Even holding his insides in, he’d probably still try to laugh.
“Here. Something better. Still fucking expensive, but better.” Grabbing items off the long-dusty racks, Cal passed over jeans, a new shirt, a leather jacket. And some nicer formalwear, far less hideous than the paisley monstrosity (and plain white like a wedding dress—).
She took the clothes, half thinking the white dress was some sort of tunic. Changing out of the frock, she was happy the door didn’t cover her up fully now. She could watch Cal, read his movements. The white dress went up and over her head, and came down. Red smeared one of the pleats, but she didn’t really notice it. What she noticed was the white, the cut, the cool feel of the fabric on her skin. It was impossible not to think about her wedding dress- she’d brought it up only a moment before.
When she’d been engaged to Brian, she’d dreaded picking out a dress. So he’d picked it out for her. She had almost cried when she’d gotten home from the hospital and it had just hung in the bathroom, ready for her to take it to a seamstress for a fitting.
A million years ago. When Brian had still been able to read her.
She took the dress off, hung it, and put on the plain clothes.
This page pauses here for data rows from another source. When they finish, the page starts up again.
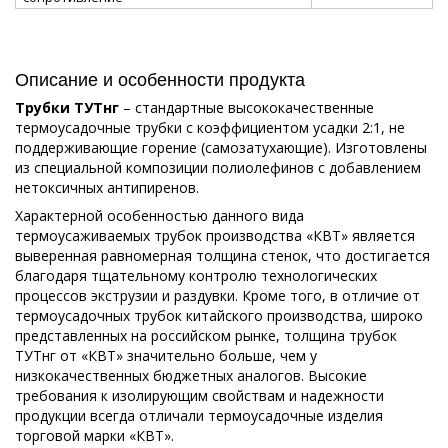
Описание и особенности продукта
Трубки ТУТнг
– стандартные высококачественные
термоусадочные трубки с коэффициентом усадки 2:1, не
поддерживающие горение (самозатухающие). Изготовлены
из специальной композиции полиолефинов с добавлением
нетоксичных антипиренов.
Характерной особенностью данного вида
термоусаживаемых трубок производства «КВТ» является
выверенная равномерная толщина стенок, что достигается
благодаря тщательному контролю технологических
процессов экструзии и раздувки. Кроме того, в отличие от
термоусадочных трубок китайского производства, широко
представленных на российском рынке, толщина трубок
ТУТнг от «КВТ» значительно больше, чем у
низкокачественных бюджетных аналогов. Высокие
требования к изолирующим свойствам и надежности
продукции всегда отличали термоусадочные изделия
торговой марки «КВТ».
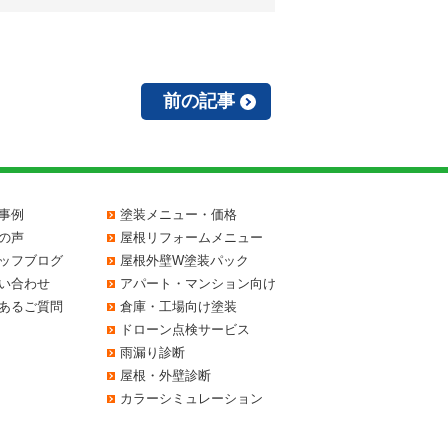
前の記事
事例
塗装メニュー・価格
の声
屋根リフォームメニュー
ッフブログ
屋根外壁W塗装パック
い合わせ
アパート・マンション向け
あるご質問
倉庫・工場向け塗装
ドローン点検サービス
雨漏り診断
屋根・外壁診断
カラーシミュレーション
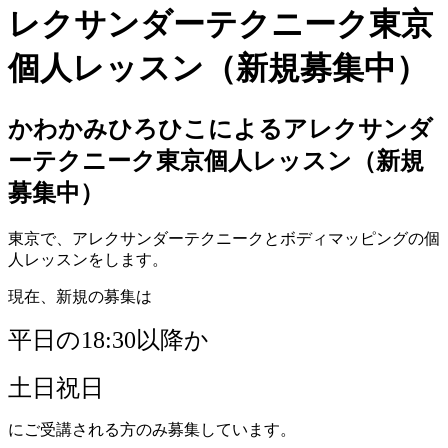
かわかみひろひこによるアレクサンダ
ーテクニーク東京個人レッスン（新規
募集中）
東京で、アレクサンダーテクニークとボディマッピングの個
人レッスンをします。
現在、新規の募集は
平日の18:30以降か
土日祝日
にご受講される方のみ募集しています。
When she got out she pulled the boots on, found a bag, and put the dress in. Tied the top. Tied up her throat and feelings. In the meantime, he’d found his own replacements for his ripped and torn outfit, and carefully tucked away a new suit into his bag.
“We can’t stay here forever,” she said, a hardness back in the clench of her jaw. “It’s a nice dress.”
“It’ll look nice on you for this bullshit ball,” Cal said, still light where she was hard. But then, back to business: “D’you think the runners have moved on by now? I don’t want to stay in here overnight, charming as the company is—there’s no plumbing, for one—but I don’t want to open the front door and find ourselves neck-deep in a horde either.”
Babs didn’t want to peek out the window just to find out a horde was right there. She knew damn well that to a zombie, she looked like a damn good appetizer. A bite might not turn her, but it could still kill her if she got infected with something else. An open wound was an open wound.
“We could always try a distraction,” Babs said, looking around. She spotted the manikins and smiled a little. “You still got your bloody clothes?”
Cal’s gaze followed hers, the mental wheels turning—and his grin grew.